Blake was removed for violating privacy clauses. If in the lay public, the engineer's statement caused anger, fear, and a certain fascination, in the professional public, the feeling was a shock. After all, how can an engineer who knows the techniques used speak sensibly about artificial intelligence? Importantly, Blake is not an expert in machine learning but a professional dedicated to testing technology that he likely had no in-depth knowledge of.
In response to Blake’s statement, Google stated that LaMDA was designed precisely to mimic feelings. Solutions that simulate feeling/consciousness are nothing new. Popular in Asian countries are social bots that engage users by simulating friendship – and even proactively start conversations. As of 2014, Microsoft is developing XiaoIce with nearly 700 million active users and an average of 23 bot-human interactions per conversation. XiaoIce aims to simulate the personality and consciousness according to the user’s taste.
Despite achieving this level of engagement, AI is not actually sentient but has mechanisms designed to simulate sentience. So being able to fool Blake proves that the technology is indeed doing its job.
Although not intelligent, Google's new generation of AI solutions is disruptive. It is the result of the work started in 2013 with the publication of "Efficient Estimation of Word Representations in Vector Space." In 2017, Google introduced transformers, a technology based on deep neural networks that sequentially process text and manage to learn language construction. The primary application of this type of intelligence is to predict the most likely sentence in a text string.
Solutions using transformers are called self-supervised learning. Learning ensues through access to large language databases, whether in books, websites, or videos. As they manage to absorb the complexity of the language, its evolution has been exponential. In 2018, Google released the first known model of the BERT transformer, a model with 110 million parameters. In 2020, it released OpenAI's GPT-3 with 175 billion parameters. And in April, he published the PaLM model with 540 billion parameters. The greater the number of parameters, the greater the possibility of acquiring knowledge and understanding the language.

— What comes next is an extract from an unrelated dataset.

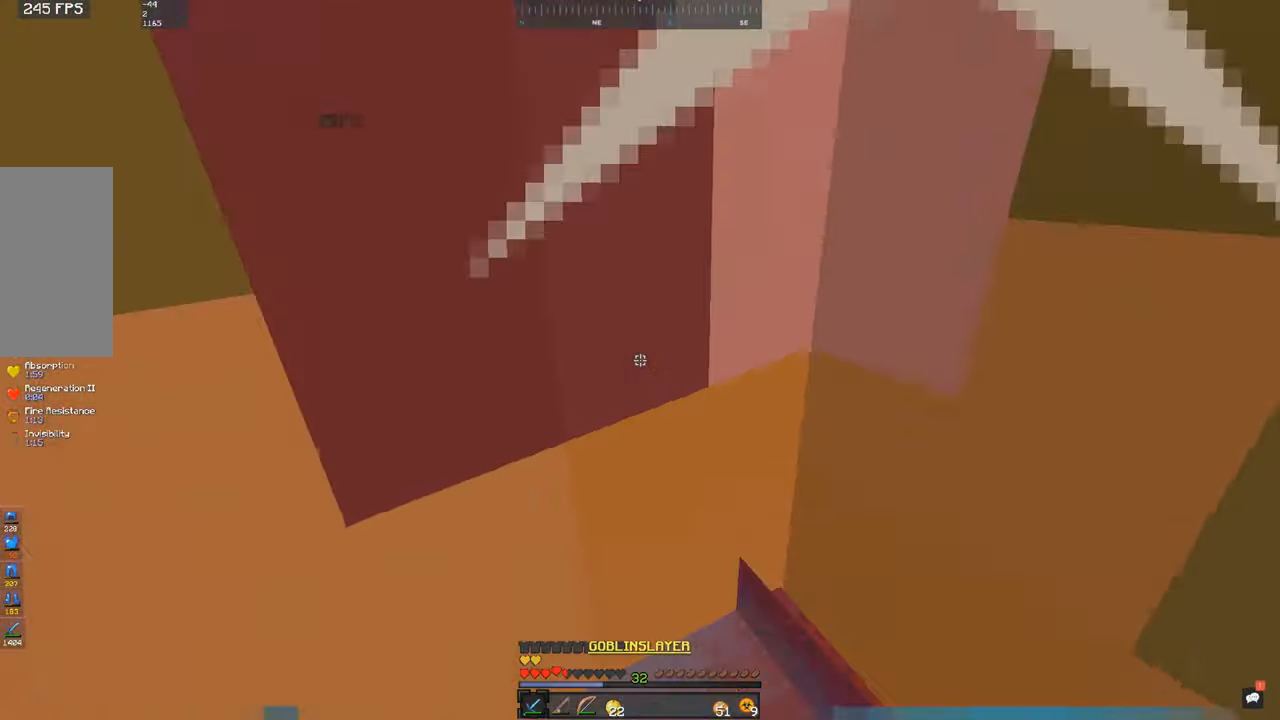
{"keys": ["d", "w"], "mouse": ["left"], "events": [[67, "d", "down"], [334, "d", "up"], [417, "d", "down"]]}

The latest model released by Google, PaLM, is the one that best represents the current state of the art in natural language processing solutions. This is not just because it is a multi-parameter model but because the model used innovative training techniques that minimize the number of active network neurons for each input so that similar languages activate similar areas of the neural network. This enables reduced operating time and energy consumption.
The PaLM model is multipurpose and can be used in different situations. It can, for example, answer a question related to the text from the reference text. Interestingly, the answer may include information from sources other than the main text. It can also explain the logic of a joke, as well as solve and explain the solution to a particular math problem.
We are still far from seeing intelligent AI applications; it is too early to say they will never be. But the evolution of language abilities in the past decade is astonishing. There is little doubt that software coding will soon be done in natural language – without the need to use a programming language. At NTT DATA, we have solutions for code generation using the GPT-3 Open AI model. We will also use AI for complex text analysis, such as automating legal documents.